Demand-limited tasks are common in roles where the work is well-defined, high-volume, and tied to a business process whose throughput is constrained upstream. The AI makes the execution faster; the demand does not expand to fill the new capacity.

The diagnostic question: If we could do this task in half the time, what would we do with the other half? If you have a clear and valuable answer, the constraint is execution. If the answer is "we'd probably do it less often" or "I'm not sure," the constraint is demand.

Collapsable Tasks

A collapsable task is one that AI can absorb entirely. The human step disappears.

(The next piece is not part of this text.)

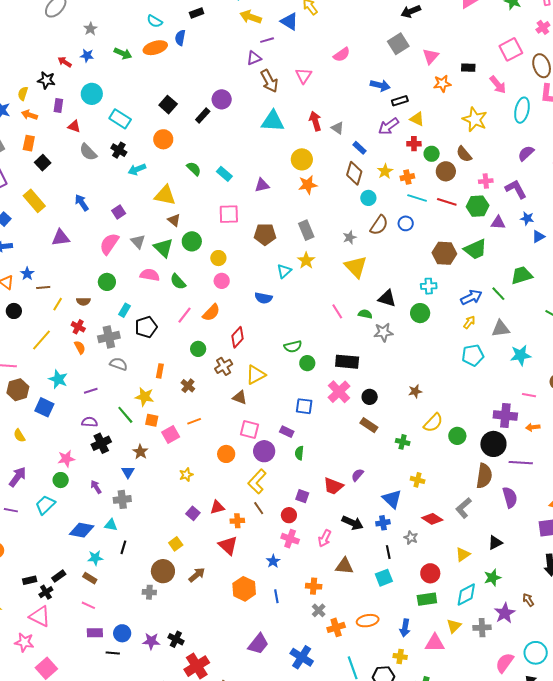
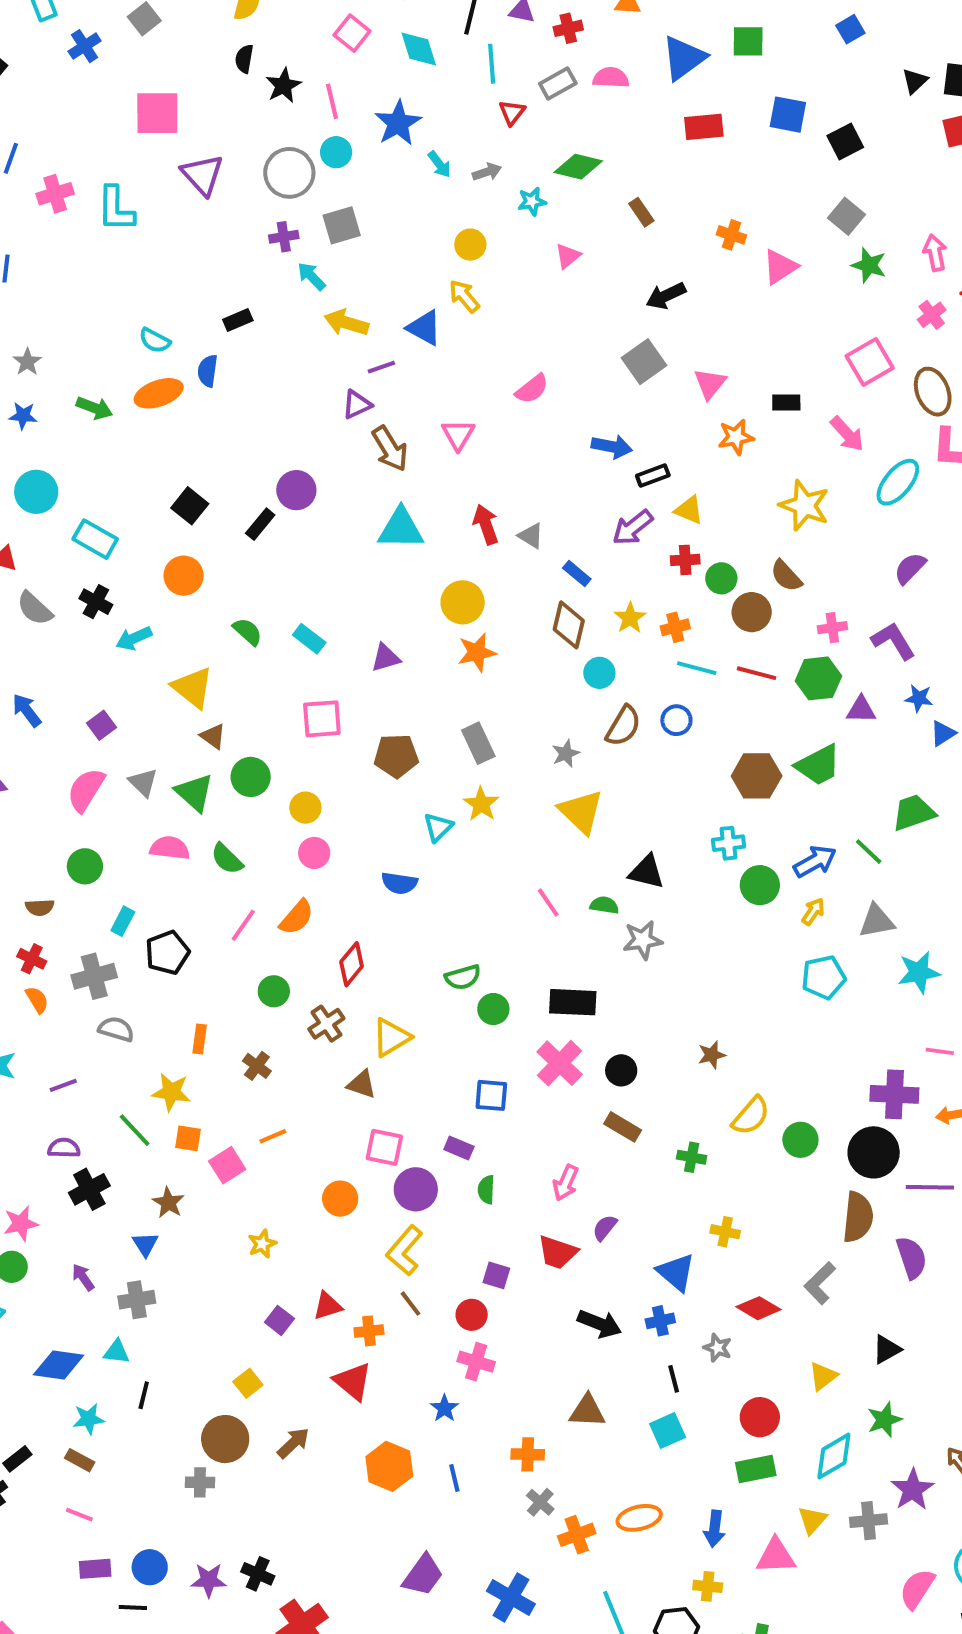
cyan ellipse: (522, 110) -> (898, 482), turned 30
yellow triangle: (165, 195) -> (193, 688), turned 30
green circle: (420, 313) -> (760, 885), moved
pink arrow: (325, 538) -> (566, 1183), moved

Routine report generation is a collapsable task in many organizations. The report was compiled by a person because that was the only way to get it done. When AI can compile the same report with equal or better quality, the human step collapses. The question shifts from "what does the person do with the freed time?" to "what does this person do now that report compilation has left their job?"

This is categorically different from the demand-limited scenario. Collapsable tasks require a conversation about role redefinition, a level above productivity improvement.

The clearest examples of collapsable tasks:

  • Data transcription and normalization: moving data between systems, normalizing formats, cleaning datasets. The human involvement was never about judgment; it was about execution. When AI can execute, the step collapses.
  • Routine summarization: daily digests, status summaries, meeting notes. These consumed human hours because humans were the only available engine to generate them, never because they required human judgment.
  • First-draft generation at scale: outreach emails, documentation stubs, test case templates. At low volume, a human does this. At scale, a human doing this is expensive relative to the alternatives.

The collapse does not make the person unnecessary. It changes the definition of what they are for. The useful question is what the role is for now that AI has taken this task.

Where the Argument Could Break

Two challenges to the dichotomy deserve attention.

The first is that demand is rarely as fixed as the demand-limited label implies. William Stanley Jevons observed in 1865 that more efficient steam engines increased England's coal consumption, because cheaper power found new uses. The same rebound can hit contracts: when a contract costs forty-five minutes, the business may start papering deals it previously handled with a handshake, and the fixed volume turns out to have been a function of the old price. This is less a refutation than a refinement. The diagnostic question has to be asked at the new cost and re-asked as the cost keeps falling. A task that is demand-limited at four hours per unit may be execution-limited at forty-five minutes.

The second is that collapsable tasks have a habit of leaving a residue. David Autor's work on automation keeps returning to this point: tasks complement each other, and removing the routine ones raises the stakes on the judgment that remains. A report no human compiles is a report no human reads closely, until the quarter it matters. The answer is operational. Collapse the task, keep a quality gate, and write the residual judgment into the redefined role.

The Strategic Response to Each

For demand-limited tasks: plan for role evolution. The freed capacity should go somewhere valuable. Define where before you deploy the AI. If you cannot identify a clear, high-value destination for the freed capacity, either the role is not expanding in the right direction or the demand-limited diagnosis is incorrect.

For collapsable tasks: plan for role redefinition. What was this person's role for, beyond the specific tasks that collapse? What remains that requires human judgment, relationship, or expertise? Is that remainder enough to justify the role? If yes, redefine the role around the remaining work. If no, have the honest conversation about capacity.

The organizations that navigate this transition well do the analysis proactively, before the AI is deployed, while there is still time to redirect investment in people development toward the skills the new role requires.